→ **MATERIALS PROVIDED**:
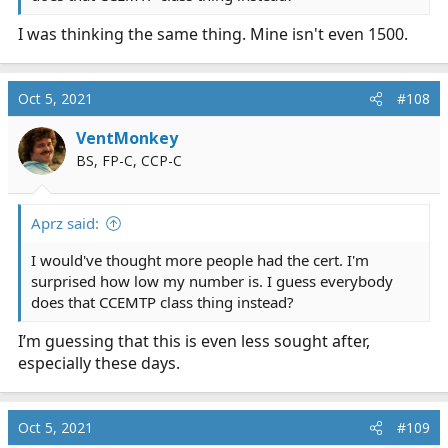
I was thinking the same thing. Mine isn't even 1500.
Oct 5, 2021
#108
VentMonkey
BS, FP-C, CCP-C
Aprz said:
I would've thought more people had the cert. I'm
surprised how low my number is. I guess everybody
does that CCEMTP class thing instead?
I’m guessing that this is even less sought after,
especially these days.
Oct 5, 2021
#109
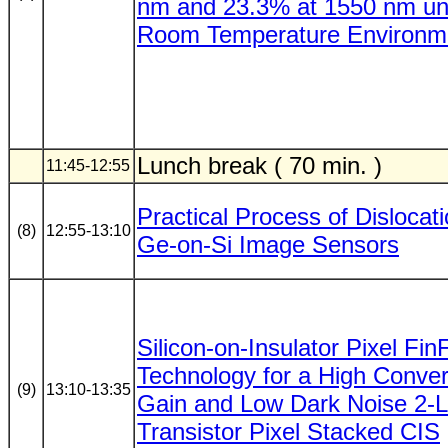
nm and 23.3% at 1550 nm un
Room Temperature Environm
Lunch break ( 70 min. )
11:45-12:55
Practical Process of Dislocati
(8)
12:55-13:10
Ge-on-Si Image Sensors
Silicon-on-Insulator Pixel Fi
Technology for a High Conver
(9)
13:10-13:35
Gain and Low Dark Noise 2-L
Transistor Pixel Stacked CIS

==

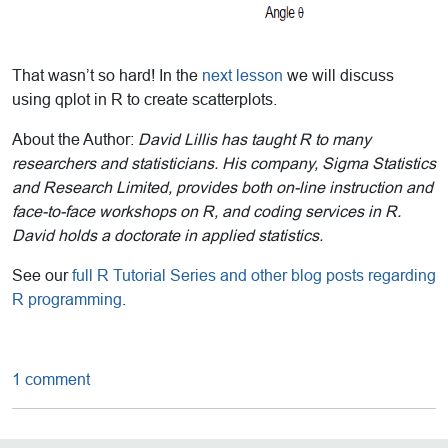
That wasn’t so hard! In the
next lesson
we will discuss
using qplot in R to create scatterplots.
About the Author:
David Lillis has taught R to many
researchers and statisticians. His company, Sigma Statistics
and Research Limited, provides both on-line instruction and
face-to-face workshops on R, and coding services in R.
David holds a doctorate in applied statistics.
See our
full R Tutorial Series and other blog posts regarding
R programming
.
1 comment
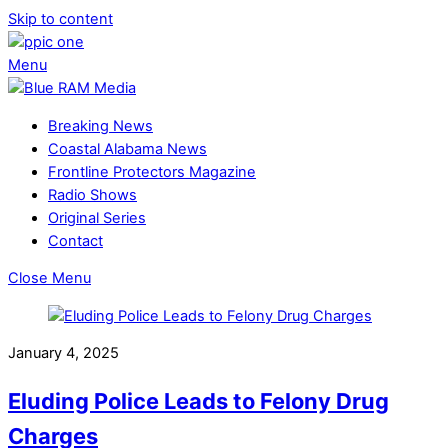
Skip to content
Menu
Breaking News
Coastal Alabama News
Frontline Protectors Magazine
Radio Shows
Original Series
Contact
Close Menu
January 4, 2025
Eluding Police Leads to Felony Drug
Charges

--

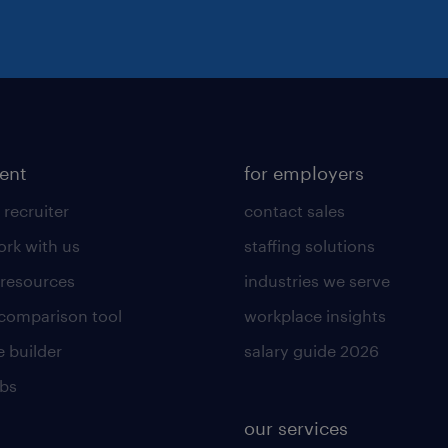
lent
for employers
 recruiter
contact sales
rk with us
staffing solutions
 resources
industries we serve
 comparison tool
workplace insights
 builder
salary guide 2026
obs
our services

→ **WHAT IS REQUIRED**: The material above holds pictures; leave them out and set down exactly the lines from the line with "I was thinking" to the line with "13:10-13:35", both included.

→ **EXERCISE RESPONSE**:
I was thinking the same thing. Mine isn't even 1500.
Oct 5, 2021
#108
VentMonkey
BS, FP-C, CCP-C
Aprz said:
I would've thought more people had the cert. I'm
surprised how low my number is. I guess everybody
does that CCEMTP class thing instead?
I’m guessing that this is even less sought after,
especially these days.
Oct 5, 2021
#109
nm and 23.3% at 1550 nm un
Room Temperature Environm
Lunch break ( 70 min. )
11:45-12:55
Practical Process of Dislocati
(8)
12:55-13:10
Ge-on-Si Image Sensors
Silicon-on-Insulator Pixel Fi
Technology for a High Conver
(9)
13:10-13:35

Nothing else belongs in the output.